→ Your instructions:
Please show every line from the entries that carries the word "อนหน".

Extracted data entries:
· · · · · · ·
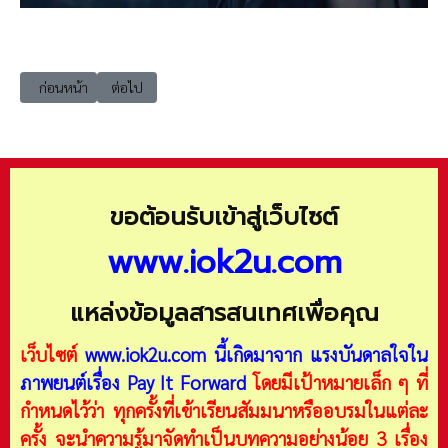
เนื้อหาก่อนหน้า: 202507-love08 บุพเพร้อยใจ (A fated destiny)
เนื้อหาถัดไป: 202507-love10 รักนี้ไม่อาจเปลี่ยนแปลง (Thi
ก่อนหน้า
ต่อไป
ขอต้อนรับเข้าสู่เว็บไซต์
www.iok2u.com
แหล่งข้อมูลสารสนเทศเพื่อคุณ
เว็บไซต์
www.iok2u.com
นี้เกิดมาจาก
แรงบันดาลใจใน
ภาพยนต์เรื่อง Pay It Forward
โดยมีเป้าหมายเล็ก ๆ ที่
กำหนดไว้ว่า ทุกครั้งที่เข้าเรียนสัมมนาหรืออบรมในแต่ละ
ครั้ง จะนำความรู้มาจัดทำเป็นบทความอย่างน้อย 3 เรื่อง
· · · · · · ·
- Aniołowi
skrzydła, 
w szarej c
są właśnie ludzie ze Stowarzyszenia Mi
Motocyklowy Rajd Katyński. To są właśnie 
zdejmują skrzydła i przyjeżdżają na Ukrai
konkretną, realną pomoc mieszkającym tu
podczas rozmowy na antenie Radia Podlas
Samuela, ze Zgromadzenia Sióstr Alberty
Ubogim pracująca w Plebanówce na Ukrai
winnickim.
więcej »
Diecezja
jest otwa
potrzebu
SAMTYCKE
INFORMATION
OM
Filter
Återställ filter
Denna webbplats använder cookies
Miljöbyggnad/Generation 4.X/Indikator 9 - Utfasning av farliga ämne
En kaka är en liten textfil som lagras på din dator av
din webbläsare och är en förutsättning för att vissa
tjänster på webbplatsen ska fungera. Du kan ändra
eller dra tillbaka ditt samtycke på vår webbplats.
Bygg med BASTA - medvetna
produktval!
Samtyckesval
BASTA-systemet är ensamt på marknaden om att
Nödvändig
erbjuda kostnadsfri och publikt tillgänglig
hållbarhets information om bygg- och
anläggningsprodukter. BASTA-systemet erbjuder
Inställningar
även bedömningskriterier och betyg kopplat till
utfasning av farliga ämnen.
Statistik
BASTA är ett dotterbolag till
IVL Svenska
· · · · · · ·
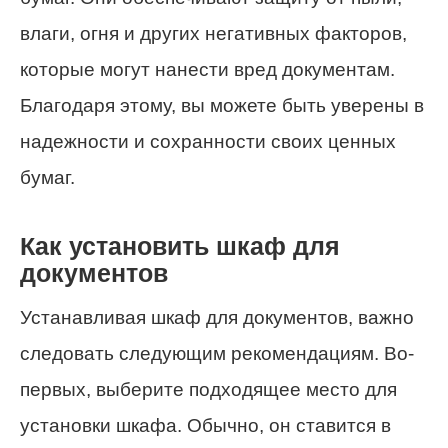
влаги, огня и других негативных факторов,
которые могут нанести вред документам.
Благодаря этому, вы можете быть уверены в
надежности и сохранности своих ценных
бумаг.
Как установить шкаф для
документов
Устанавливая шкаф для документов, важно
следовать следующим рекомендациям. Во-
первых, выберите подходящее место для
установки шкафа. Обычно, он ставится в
· · · · · · ·
→ Result of the exercise:
เนื้อหาก่อนหน้า: 202507-love08 บุพเพร้อยใจ (A fated destiny)
ก่อนหน้า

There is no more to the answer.